American Journal of Drug and Alcohol Abuse 2015;41(6):498-507. [doi: 10.3109/00952990.2015.1044605]
Arthur N. Westover, MD, MS (University of Texas Southwestern Medical Center, TX Node), T. Michael Kashner, PhD (University of Texas Southwestern Medical Center, TX Node), Theresa M. Winhusen, PhD (University of Cincinnati College of Medicine, OV Node), Richard M. Golden, PhD (University of Texas at Dallas), Paul A. Nakonezny, PhD (University of Texas Southwestern Medical Center, TX Node), Bryon H. Adinoff, MD (University of Texas Southwestern Medical Center, TX Node), Steven S. Henley, MS (Martingale Research Corporation).
Traditional approaches to subgroup analyses that test each moderating factor as a separate hypothesis can lead to erroneous conclusions due to the problems of multiple comparisons, model misspecification, and multicollinearity. This study aimed to demonstrated a novel, systematic approach to subgroup analyses that avoids these pitfalls. A Best Approximating Model (BAM) approach that identifies multiple moderators and estimates their simultaneous impact on treatment effect sizes was applied to a randomized, controlled, 11-week, double-blind efficacy trial on smoking cessation of adult smokers with attention-deficit/hyperactivity disorder (ADHD), randomized to either OROS-methylphenidate (n=127) or placebo (n=128) and treated with nicotine patch (National Drug Abuse Treatment Clinical Trials Network protocol CTN-0029). Binary outcomes measures were prolonged smoking abstinence and point prevalence smoking abstinence.
Although the original clinical trial data analysis showed no treatment effect on smoking cessation, the BAM analysis showed significant subgroup effects for the primary outcome of prolonged smoking abstinence: (1) lifetime history of substance use disorders, and (2) more severe ADHD symptoms. A significant subgroup effect was also shown for the secondary outcome of point prevalence smoking abstinence -- age 18-29 years.

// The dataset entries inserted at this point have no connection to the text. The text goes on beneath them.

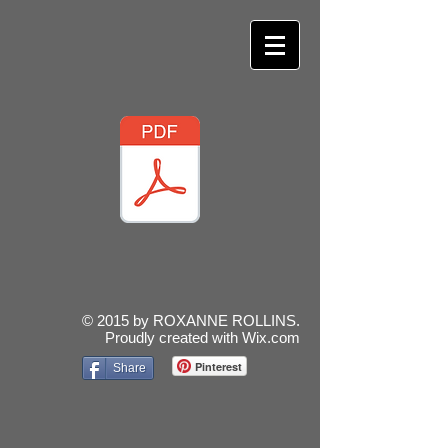
© 2015 by ROXANNE ROLLINS.
Proudly created with
Wix.com
Pinterest
Share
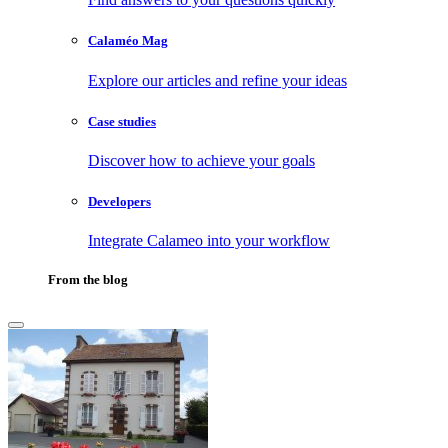
Calaméo Mag
Explore our articles and refine your ideas
Case studies
Discover how to achieve your goals
Developers
Integrate Calameo into your workflow
From the blog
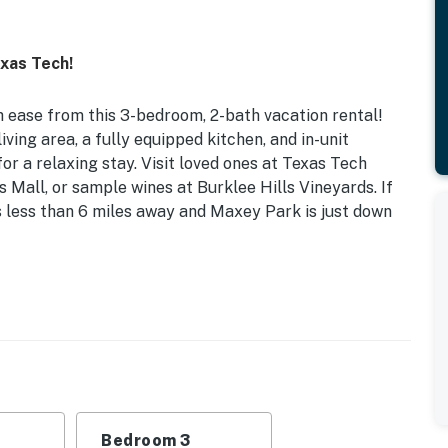
xas Tech!
h ease from this 3-bedroom, 2-bath vacation rental!
ving area, a fully equipped kitchen, and in-unit
or a relaxing stay. Visit loved ones at Texas Tech
s Mall, or sample wines at Burklee Hills Vineyards. If
is less than 6 miles away and Maxey Park is just down
lectric Fireplace | 4.7 Mi to Downtown
ds | Bedroom 3: Queen Bed | Additional Sleeping:
, board games, steam shower, ceiling fans, furnished
Bedroom 3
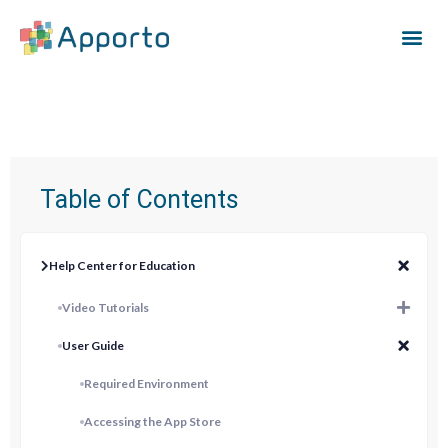
Table of Contents
Help Center for Education
Video Tutorials
User Guide
Required Environment
Accessing the App Store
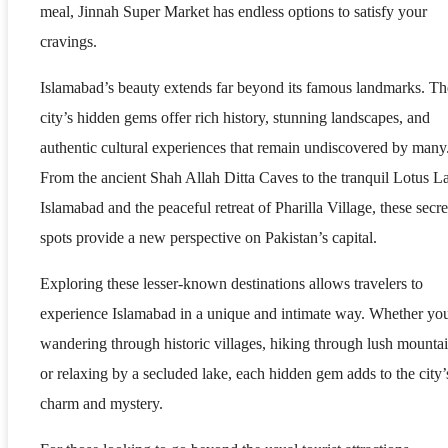
meal, Jinnah Super Market has endless options to satisfy your
cravings.
Islamabad’s beauty extends far beyond its famous landmarks. Th
city’s hidden gems offer rich history, stunning landscapes, and
authentic cultural experiences that remain undiscovered by many
From the ancient Shah Allah Ditta Caves to the tranquil Lotus L
Islamabad and the peaceful retreat of Pharilla Village, these secre
spots provide a new perspective on Pakistan’s capital.
Exploring these lesser-known destinations allows travelers to
experience Islamabad in a unique and intimate way. Whether yo
wandering through historic villages, hiking through lush mountai
or relaxing by a secluded lake, each hidden gem adds to the city’
charm and mystery.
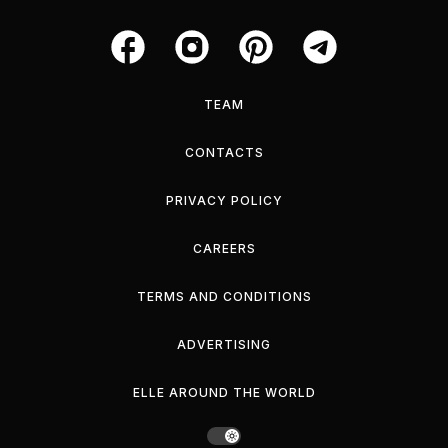
TEAM
CONTACTS
PRIVACY POLICY
CAREERS
TERMS AND CONDITIONS
ADVERTISING
ELLE AROUND THE WORLD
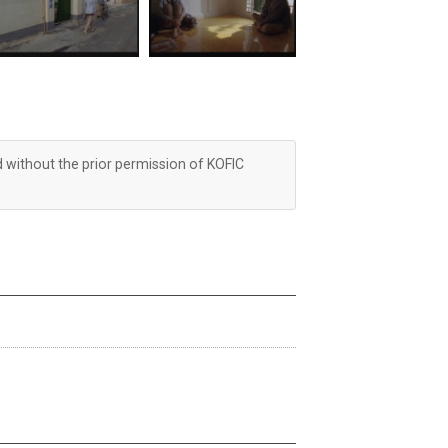
d without the prior permission of KOFIC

Conclusions: The BAM analysis resulted in different conclusions about subgroup effects compared to a hypothesis-driven approach. These divergent findings underscore the need for investigators to consider more advanced statistical methods to better analyze subgroup effect sizes. By examining moderator independence and avoiding multiple testing, BAMs have the potential to better identify and explain how treatment effects vary across subgroups in heterogeneous patient populations, thus providing better guidance to more effectively match individual patients with specific treatments. (Article (Peer-Reviewed), PDF, English, 2015)
Keywords: Attention Deficit Hyperactivity Disorder (ADHD) | CTN platform/ancillary study | Osmotic-Release Methylphenidate (OROS-MPH) | Pharmacological therapy | Statistical analysis | Statistical models | Smoking | American Journal of Drug and Alcohol Abuse (journal)
Document No: 1151, PMID: 26065433, PMCID: PMC4817346.
Submitted by CTN Dissemination Librarians, 6/19/2015.